Ô capitaine ! Mon capitaine ! Mais que de reliures, que d’ouvrages dans votre boutique !
Ce sont, en effet, plusieurs siècles d’histoire, pas moins, qui vous contemplent, là, au cœur de Dijon, dans la librairie Le Meur de la place du Théâtre.
A sa tête, un passionné, Christian Le Meur, troisième du nom dans cette fantastique aventure littéraire. Un véritable Indiana Jones du livre qui n’a pas son pareil pour dénicher d’improbables merveilles.
Tout avait pourtant mal commencé pour notre libraire.
Dès l’enfance, un jour, disons pas comme un autre, le petit Christian Le Meur s’emploie avec ferveur à mettre en charpie un authentique album de Tintin en noir et blanc. Rien qu’à évoquer l’affaire près de six décennies plus tard, il en aurait presque la moustache toute hérissée. Il faut dire que par la suite, bien que tombé dans la marmite dès sa naissance – son grand-père avait lui-même racheté cette librairie en 1936 avant que son père n’en reprenne le flambeau – il refuse de suivre cette voie. « Parce que j’avais juste le goût du livre, sans plus » se justifie-t-il. Il n’hésite pas à quitter la capitale des Ducs pour partir étudier à Paris. Il décroche sa licence de gestion et profite goulûment de la vie, avant que le service militaire ne le tire par les bretelles.

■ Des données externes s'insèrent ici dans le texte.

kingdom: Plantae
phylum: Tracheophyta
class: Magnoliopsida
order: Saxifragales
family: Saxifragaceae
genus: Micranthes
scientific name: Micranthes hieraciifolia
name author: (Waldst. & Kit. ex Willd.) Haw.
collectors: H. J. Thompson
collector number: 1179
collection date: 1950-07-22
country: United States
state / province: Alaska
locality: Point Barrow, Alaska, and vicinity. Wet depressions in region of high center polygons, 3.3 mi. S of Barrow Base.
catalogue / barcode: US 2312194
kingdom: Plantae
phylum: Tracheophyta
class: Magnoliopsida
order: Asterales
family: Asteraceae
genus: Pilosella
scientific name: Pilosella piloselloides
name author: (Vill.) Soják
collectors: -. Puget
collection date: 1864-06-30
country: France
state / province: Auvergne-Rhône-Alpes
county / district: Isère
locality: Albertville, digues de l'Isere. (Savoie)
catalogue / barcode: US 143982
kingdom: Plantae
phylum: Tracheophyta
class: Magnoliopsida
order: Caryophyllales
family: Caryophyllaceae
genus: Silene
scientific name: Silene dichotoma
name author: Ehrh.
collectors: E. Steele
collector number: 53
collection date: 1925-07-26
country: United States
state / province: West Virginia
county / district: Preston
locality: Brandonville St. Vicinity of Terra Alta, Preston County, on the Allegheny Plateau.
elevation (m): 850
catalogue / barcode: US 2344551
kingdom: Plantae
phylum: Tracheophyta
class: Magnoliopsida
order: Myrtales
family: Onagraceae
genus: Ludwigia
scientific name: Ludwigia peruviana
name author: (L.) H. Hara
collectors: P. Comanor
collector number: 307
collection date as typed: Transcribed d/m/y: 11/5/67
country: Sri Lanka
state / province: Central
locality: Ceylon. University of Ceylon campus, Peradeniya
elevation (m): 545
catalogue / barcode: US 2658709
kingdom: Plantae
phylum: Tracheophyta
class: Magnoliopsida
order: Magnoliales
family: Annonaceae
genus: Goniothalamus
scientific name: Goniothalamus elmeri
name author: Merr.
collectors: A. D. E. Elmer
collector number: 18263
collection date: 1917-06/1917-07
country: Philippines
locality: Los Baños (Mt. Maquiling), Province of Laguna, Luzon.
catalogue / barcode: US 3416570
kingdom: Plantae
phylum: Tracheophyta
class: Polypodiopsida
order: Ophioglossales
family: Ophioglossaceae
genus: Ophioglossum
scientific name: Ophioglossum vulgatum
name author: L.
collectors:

Devenu un homme, cruel dilemme, il doit « choisir un métier et non pas trouver du travail comme aujourd’hui ». Et c’est en 1975, que le miracle a lieu. Christian Le Meur entre finalement de son plein gré dans la danse familiale. Grâce à lui, la boutique, dont la renommée n’est déjà plus à faire, poursuit tranquillement sa route. L’impétrant s’initie, apprend tout le jargon, les moindres ficelles du métier, et développe une expertise exponentielle et avérée dans son domaine.
Si bien que la librairie regorge de joyaux, de recoins où s’accumulent des œuvres d’un autre temps, vestiges d’un patrimoine local et national. Le plus étonnant étant la capacité du tenant des lieux à raconter d’un air malicieux maintes anecdotes croustillantes et émouvantes sur l’histoire de ces ‘grimoires’ tantôt manuscrits, tantôt imprimés.
Ainsi explique-t-il comment certains ouvrages étaient parfois recouverts de cuir de peau humaine. « Jusqu’au 19e, médecins et chirurgiens avaient pour habitude de faire relier leur livre avec la peau de cadavres, on y trouve souvent le nom des indigents qui ont servi à fabriquer la reliure. C’est peut-être choquant aujourd’hui, cela ne l’était pas à l’époque. » Et combien ça coûte ? « La peau des fesses ! » répond-t-il avec espièglerie.
Un beau jour, il aura la chance d’être désigné dans le testament d’un archéologue collectionneur. « Il y proposait à 7 librairies, 6 parisiennes et la mienne, de racheter sa collection. J’ai tout récupéré, y compris les ossements. » En effet, au fond de la boutique, non loin du petit atelier qui lui permet de restaurer ses trésors, quelques crânes vous saluent au passage, coincés dans les hauteurs des étagères. « Un petit clin d’œil aux ‘vanités’ des écrivains : ces crânes leur rappelaient l’aspect transitoire de la vie humaine. »
Et puis il y a les escrocs qui ne manquent pas dans le milieu. Christian Le Meur veille au grain. Même ce prêtre défroqué qui s’était présenté à lui après avoir revendu nombres de livres pillés dans son diocèse d’Autun, pourrait en témoigner…
En bref, le personnage vaut le détour. Les Dijonnais hésitent, écrasent leur nez sur la vitrine mais n’entrent pas. Ils ont tort, car s’ils peuvent parfois s’envoler pour certains ouvrages multiséculaires en exemplaire unique, les tarifs de vente commencent à cinq euros et les récits du maître des lieux eux, n’ont pas de prix.